Regarding the revision process itself, I tend to revise along the way because I find that getting the sentences right really helps me see where I need to go next. It also helps me discover and refine the narrative voice. Decluttering is so important. I’m the same way in the kitchen: I clean as I go.
When I’m done with the full draft I do revise it top to bottom a couple times, but it’s almost never monstrous because I’ve already got pretty solid prose by then. I can focus on the story arc and so on because the mechanics are pretty much working by then.
AI: Did you know from the beginning where the story would end?
EH: Not this time.
AI: Which authors do you read when you need a fresh perspective on your craft?
EH: I have a shelf of such authors within reach of my chair, for exactly that purpose. The cast of characters rotates often, but right now it includes Michael Ondaatje, Eudora Welty, Don DeLillo, Simon Mawer, Jim Shepard, Grace Paley, Paul Harding, Frank Conroy, Annie Proulx, Richard Stern, Rikki Ducornet, Claire Keegan, Audrey Niffenegger, Jean Giono, Stuart Dybek and Pete Orner. If I had to keep only one of those folks around for inspirational purposes it would probably be Ondaatje, Dybek, or Orner. Basically an impossible choice, I’m afraid.

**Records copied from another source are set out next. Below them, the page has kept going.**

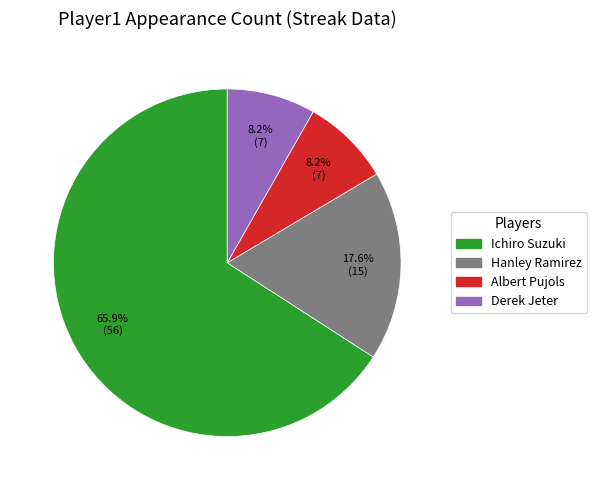

To the nearest percent, what percentage of the pie is Ichiro Suzuki?

66%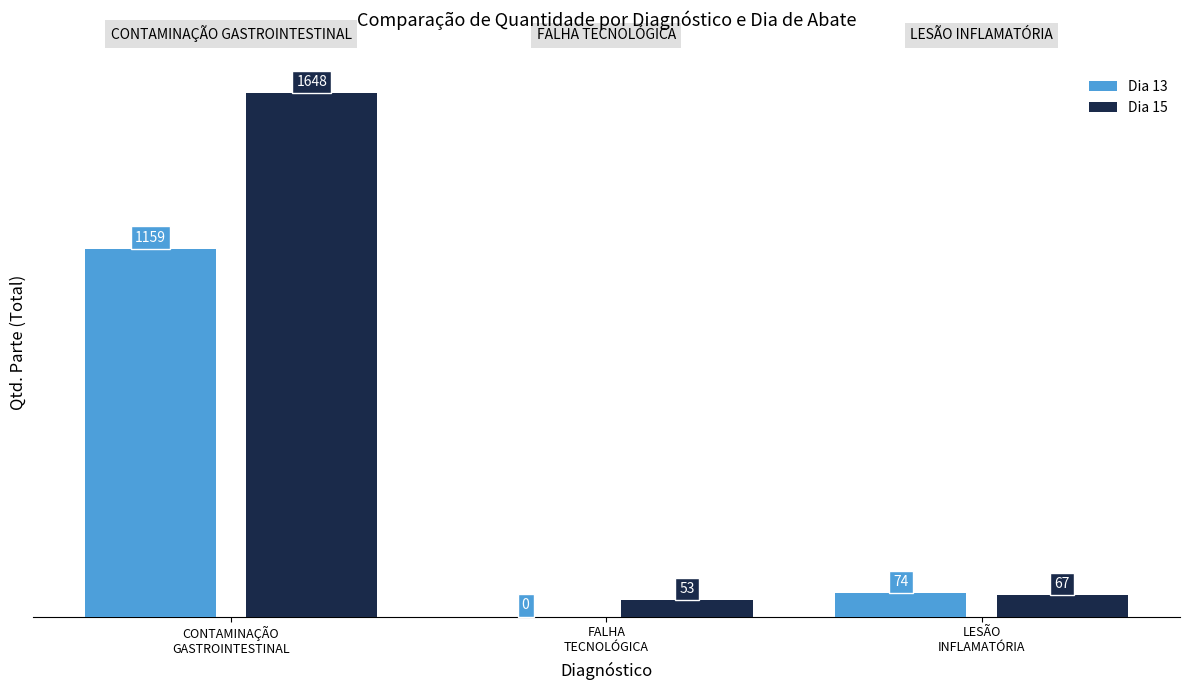

What is the sum of the Dia 13 values at LESÃO
INFLAMATÓRIA and CONTAMINAÇÃO
GASTROINTESTINAL?

1233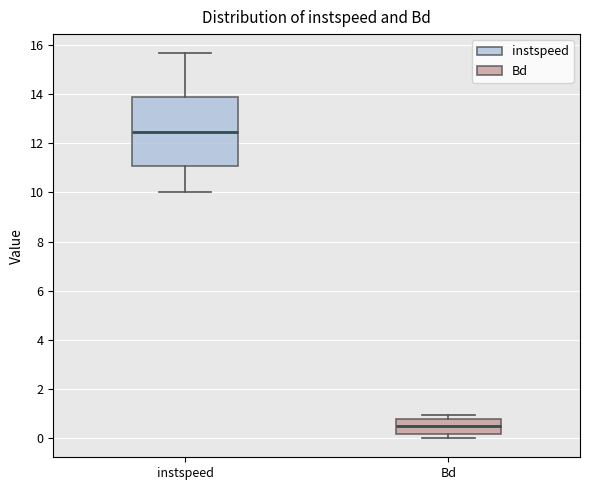

Where does the upper whisker of the box for instspeed end on the y-axis? The values are not printed on the chart, so give them approximately, as read against the axis.

15.6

Last summer I had the moving experience of visiting Eudora Welty’s house in Jackson and seeing her writing space. A key takeaway was that it’s okay to stack books anywhere and everywhere if looking at them inspires you—a lesson I’ve taken to heart. Good books are the best kind of clutter.
AI: What aspect of writing fiction most appeals to you? What motivates you to write, in other words?
EH: That’s a nearly impossible question to answer.
Writing is very hard work, but sometimes you break loose and find flow, and there’s no feeling like it. You’re a hawk finding a great thermal, and there is a sort of weightlessness about it that’s just divine. There’s another kind of pleasure when you read something you’ve written and feel that it really works, because it’s emotionally true, or lyrical, or laugh-out-loud funny, or just because it’s a dead-on bit of descriptive prose. These are all the little addictive experiences that compensate for the agonizing bits.
More broadly, I like the fact that writing fiction makes me more attentive to my surroundings. I pick up on nuances of people and things, I read field/ground relationships differently, I think more carefully about my lived experience. It’s a heightened way of living in the world.
And I am interested in any and all sorts of people. A writer’s first reaction to another person needs to be an inquiring one, not a judging one; if you exclude certain kinds of people from your world based on value judgments or your personal likes and dislikes, you’ll never be able to write accurately about them, and that will limit your scope fatally. The main work of writing is to inhabit the worlds of others, and I think that’s a pretty good way to approach life generally. It’s interesting inside there.